# AIM OF THE EXERCISE:
Output the lines from the start of the items through the line containing "срок эксплуатации у", inclusive, as a JSON list of strings with one string per line and blank lines omitted.

[Dataset entries]
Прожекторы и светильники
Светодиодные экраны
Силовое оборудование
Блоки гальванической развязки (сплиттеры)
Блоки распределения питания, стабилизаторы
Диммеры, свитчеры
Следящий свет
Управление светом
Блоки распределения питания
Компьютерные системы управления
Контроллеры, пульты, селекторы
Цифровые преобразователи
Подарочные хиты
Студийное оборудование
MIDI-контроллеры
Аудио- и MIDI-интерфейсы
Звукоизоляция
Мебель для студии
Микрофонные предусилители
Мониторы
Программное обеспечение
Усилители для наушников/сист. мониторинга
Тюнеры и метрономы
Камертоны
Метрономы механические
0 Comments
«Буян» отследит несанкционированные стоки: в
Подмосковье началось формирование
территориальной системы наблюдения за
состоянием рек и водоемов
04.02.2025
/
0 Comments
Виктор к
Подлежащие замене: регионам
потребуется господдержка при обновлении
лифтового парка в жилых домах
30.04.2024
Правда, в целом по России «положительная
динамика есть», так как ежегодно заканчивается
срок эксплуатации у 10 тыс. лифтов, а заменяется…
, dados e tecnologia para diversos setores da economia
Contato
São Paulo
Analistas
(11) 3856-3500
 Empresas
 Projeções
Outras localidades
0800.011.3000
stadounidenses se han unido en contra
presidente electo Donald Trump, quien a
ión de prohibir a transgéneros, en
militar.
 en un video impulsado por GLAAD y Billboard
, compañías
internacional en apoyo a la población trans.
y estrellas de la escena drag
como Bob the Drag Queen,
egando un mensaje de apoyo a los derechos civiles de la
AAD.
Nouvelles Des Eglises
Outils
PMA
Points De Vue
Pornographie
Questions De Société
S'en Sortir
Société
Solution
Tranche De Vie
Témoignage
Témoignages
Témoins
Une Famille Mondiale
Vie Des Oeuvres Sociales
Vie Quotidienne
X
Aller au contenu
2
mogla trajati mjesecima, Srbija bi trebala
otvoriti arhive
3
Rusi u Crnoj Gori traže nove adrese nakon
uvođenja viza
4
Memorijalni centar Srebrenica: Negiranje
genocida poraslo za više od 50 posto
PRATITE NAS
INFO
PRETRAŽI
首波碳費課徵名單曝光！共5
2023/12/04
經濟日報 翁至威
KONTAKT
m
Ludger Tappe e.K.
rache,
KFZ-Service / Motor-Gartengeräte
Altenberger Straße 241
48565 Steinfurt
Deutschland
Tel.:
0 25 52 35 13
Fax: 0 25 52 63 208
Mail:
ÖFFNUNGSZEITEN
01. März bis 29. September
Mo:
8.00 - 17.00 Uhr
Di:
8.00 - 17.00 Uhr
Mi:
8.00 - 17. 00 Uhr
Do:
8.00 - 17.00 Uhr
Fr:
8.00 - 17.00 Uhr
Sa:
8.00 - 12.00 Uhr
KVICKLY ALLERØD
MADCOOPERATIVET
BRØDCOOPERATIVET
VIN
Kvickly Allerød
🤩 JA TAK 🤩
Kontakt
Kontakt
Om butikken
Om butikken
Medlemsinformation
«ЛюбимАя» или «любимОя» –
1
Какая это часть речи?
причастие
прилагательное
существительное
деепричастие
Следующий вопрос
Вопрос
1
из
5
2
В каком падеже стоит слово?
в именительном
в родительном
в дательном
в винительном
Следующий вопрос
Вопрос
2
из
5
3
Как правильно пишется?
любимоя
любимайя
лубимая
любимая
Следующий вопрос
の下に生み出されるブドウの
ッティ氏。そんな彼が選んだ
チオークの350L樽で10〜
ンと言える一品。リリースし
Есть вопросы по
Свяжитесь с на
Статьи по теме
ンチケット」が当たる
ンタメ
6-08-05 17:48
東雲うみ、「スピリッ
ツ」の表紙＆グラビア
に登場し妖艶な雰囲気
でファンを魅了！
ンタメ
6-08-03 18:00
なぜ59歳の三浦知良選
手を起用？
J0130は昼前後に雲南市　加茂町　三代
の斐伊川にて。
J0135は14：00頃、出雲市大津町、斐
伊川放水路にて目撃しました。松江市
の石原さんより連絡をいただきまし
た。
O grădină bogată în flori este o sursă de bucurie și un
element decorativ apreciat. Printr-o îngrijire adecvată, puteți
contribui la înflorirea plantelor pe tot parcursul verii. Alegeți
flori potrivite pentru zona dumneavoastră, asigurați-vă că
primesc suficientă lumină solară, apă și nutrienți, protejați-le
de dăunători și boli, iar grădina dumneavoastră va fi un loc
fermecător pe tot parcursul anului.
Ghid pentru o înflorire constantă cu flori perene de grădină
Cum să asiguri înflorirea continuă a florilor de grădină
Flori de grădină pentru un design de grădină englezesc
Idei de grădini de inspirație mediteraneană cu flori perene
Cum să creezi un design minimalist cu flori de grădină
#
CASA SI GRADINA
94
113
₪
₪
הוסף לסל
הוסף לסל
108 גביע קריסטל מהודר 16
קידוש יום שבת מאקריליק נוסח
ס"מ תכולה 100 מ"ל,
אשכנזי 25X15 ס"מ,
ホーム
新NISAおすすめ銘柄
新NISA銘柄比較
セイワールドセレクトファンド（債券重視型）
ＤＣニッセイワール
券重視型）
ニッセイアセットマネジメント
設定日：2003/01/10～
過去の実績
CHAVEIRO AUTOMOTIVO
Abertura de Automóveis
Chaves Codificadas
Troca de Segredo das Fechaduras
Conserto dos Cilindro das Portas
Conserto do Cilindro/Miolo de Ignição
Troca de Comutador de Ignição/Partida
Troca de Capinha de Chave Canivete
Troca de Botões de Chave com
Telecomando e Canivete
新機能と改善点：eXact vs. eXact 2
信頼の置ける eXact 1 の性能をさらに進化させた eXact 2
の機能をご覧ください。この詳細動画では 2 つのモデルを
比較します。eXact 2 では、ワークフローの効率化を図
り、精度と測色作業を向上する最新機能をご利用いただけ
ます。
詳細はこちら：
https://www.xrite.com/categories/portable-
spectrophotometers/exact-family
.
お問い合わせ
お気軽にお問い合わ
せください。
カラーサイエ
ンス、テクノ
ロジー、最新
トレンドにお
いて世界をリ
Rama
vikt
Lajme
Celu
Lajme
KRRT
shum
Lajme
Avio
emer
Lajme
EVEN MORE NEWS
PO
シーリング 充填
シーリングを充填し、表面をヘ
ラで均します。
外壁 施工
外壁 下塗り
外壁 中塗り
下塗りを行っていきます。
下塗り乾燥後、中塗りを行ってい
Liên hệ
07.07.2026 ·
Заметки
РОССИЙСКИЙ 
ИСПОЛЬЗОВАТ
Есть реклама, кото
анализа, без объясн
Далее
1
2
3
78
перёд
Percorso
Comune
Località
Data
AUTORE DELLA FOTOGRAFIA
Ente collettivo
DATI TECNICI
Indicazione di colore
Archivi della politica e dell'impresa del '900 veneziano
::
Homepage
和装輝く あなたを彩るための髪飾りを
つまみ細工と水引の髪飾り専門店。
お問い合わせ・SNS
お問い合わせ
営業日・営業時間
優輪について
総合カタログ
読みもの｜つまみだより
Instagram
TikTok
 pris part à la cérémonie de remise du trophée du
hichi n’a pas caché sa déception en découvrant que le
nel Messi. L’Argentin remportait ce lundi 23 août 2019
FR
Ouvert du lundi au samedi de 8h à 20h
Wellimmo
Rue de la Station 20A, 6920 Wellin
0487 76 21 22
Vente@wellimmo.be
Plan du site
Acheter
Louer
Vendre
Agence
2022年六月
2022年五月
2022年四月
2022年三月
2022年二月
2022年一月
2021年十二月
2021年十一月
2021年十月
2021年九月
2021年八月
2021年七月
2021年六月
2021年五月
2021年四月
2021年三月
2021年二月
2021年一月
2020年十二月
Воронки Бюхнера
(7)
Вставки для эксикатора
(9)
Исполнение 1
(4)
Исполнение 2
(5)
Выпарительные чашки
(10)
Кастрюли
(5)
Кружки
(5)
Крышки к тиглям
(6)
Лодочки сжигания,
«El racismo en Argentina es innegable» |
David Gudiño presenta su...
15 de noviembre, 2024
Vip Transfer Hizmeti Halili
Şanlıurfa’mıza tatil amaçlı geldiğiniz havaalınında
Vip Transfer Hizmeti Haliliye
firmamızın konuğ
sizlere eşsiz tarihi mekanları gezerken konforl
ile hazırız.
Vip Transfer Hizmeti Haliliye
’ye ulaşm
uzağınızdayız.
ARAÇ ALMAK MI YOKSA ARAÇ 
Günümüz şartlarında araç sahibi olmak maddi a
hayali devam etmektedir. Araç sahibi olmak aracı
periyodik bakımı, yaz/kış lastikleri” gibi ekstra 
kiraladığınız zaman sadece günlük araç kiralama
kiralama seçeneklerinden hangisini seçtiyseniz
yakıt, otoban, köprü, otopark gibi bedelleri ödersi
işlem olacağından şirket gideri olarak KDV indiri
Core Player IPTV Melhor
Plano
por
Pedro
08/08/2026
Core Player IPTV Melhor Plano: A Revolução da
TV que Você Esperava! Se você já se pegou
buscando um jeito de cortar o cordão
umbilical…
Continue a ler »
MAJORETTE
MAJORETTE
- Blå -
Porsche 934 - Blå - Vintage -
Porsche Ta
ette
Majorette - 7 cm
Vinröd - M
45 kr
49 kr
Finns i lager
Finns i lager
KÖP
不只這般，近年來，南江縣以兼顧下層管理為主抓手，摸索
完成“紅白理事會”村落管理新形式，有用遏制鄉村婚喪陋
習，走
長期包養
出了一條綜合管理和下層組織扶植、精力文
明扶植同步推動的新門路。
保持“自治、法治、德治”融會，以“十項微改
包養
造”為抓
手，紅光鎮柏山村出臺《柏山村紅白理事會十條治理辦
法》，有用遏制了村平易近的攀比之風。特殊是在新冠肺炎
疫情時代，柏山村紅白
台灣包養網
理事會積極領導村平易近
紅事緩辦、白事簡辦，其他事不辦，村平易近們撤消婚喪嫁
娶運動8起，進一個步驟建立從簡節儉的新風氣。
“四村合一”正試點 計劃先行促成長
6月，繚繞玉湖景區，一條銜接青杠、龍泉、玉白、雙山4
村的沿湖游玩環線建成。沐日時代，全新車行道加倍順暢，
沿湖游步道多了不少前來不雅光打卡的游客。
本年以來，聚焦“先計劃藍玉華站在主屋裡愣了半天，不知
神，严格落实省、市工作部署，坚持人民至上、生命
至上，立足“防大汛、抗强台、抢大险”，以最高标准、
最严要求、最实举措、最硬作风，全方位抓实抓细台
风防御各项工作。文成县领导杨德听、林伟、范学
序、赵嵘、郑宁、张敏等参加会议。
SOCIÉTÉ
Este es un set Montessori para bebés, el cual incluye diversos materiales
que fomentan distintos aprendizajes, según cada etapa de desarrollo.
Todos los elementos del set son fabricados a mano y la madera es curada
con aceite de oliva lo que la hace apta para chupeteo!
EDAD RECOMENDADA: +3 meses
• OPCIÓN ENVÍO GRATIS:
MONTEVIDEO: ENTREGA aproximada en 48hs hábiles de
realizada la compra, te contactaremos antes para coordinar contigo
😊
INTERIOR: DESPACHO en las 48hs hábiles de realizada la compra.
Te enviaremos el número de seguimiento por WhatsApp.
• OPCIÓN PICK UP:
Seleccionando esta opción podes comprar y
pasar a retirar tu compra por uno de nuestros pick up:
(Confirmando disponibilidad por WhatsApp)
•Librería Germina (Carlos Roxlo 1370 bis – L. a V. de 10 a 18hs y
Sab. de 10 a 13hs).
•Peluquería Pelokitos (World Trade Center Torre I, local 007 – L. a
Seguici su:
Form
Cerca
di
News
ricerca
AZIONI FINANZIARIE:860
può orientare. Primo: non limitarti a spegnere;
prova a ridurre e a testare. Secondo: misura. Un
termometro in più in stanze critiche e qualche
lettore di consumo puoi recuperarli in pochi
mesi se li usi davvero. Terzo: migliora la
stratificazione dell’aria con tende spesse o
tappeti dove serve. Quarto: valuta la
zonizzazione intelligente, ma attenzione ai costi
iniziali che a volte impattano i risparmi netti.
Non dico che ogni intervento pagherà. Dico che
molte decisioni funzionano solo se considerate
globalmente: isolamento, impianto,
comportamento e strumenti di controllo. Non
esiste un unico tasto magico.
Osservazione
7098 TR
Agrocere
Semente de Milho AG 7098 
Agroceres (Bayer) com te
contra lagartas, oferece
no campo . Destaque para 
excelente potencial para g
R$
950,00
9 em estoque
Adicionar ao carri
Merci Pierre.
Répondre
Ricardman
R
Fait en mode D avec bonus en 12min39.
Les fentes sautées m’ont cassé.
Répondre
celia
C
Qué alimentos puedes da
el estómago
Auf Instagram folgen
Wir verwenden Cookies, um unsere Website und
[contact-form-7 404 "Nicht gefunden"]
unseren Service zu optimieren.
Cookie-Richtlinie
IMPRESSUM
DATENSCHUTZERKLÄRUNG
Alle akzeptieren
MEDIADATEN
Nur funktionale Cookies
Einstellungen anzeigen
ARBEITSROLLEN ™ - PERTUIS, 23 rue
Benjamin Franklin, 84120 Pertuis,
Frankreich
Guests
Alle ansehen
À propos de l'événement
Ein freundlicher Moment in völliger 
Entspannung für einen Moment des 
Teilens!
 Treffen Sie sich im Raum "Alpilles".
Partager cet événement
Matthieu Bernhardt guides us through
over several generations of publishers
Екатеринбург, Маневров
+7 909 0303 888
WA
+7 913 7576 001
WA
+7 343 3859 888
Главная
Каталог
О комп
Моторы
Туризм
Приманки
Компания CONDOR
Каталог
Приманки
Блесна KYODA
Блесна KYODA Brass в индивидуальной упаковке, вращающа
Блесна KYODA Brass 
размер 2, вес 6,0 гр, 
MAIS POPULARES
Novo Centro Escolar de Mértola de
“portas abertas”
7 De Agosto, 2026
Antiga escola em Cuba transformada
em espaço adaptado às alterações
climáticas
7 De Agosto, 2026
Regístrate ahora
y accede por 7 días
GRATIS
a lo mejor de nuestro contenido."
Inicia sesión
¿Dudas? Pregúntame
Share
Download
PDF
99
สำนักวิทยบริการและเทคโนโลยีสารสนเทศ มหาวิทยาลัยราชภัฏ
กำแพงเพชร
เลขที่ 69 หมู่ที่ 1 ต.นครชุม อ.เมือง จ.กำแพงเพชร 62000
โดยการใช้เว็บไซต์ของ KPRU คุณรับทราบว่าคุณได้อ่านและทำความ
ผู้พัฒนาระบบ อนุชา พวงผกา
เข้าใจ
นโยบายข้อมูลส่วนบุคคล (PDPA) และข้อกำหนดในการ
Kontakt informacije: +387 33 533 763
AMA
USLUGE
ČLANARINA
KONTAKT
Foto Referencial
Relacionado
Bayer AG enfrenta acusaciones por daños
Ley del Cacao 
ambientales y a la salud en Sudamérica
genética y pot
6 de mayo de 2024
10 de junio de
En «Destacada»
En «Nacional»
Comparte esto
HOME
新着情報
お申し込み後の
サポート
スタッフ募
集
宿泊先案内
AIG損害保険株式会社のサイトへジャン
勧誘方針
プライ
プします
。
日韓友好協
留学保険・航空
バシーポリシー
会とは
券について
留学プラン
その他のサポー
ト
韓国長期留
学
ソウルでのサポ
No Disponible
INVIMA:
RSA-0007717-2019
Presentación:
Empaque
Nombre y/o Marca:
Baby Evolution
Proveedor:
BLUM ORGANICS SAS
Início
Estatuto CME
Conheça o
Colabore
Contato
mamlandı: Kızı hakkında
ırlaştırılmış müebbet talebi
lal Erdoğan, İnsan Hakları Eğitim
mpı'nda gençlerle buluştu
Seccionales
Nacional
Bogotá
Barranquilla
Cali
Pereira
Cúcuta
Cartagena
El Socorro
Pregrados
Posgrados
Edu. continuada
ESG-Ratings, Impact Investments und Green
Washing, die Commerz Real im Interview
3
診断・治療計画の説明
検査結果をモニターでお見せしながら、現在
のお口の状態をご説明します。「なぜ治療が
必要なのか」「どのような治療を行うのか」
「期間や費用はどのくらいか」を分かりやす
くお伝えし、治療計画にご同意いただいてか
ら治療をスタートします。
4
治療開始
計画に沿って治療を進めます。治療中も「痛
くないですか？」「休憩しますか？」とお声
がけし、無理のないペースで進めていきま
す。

# RESULT OF THE EXERCISE:
[
  "Прожекторы и светильники",
  "Светодиодные экраны",
  "Силовое оборудование",
  "Блоки гальванической развязки (сплиттеры)",
  "Блоки распределения питания, стабилизаторы",
  "Диммеры, свитчеры",
  "Следящий свет",
  "Управление светом",
  "Блоки распределения питания",
  "Компьютерные системы управления",
  "Контроллеры, пульты, селекторы",
  "Цифровые преобразователи",
  "Подарочные хиты",
  "Студийное оборудование",
  "MIDI-контроллеры",
  "Аудио- и MIDI-интерфейсы",
  "Звукоизоляция",
  "Мебель для студии",
  "Микрофонные предусилители",
  "Мониторы",
  "Программное обеспечение",
  "Усилители для наушников/сист. мониторинга",
  "Тюнеры и метрономы",
  "Камертоны",
  "Метрономы механические",
  "0 Comments",
  "«Буян» отследит несанкционированные стоки: в",
  "Подмосковье началось формирование",
  "территориальной системы наблюдения за",
  "состоянием рек и водоемов",
  "04.02.2025",
  "/",
  "0 Comments",
  "Виктор к",
  "Подлежащие замене: регионам",
  "потребуется господдержка при обновлении",
  "лифтового парка в жилых домах",
  "30.04.2024",
  "Правда, в целом по России «положительная",
  "динамика есть», так как ежегодно заканчивается",
  "срок эксплуатации у 10 тыс. лифтов, а заменяется…"
]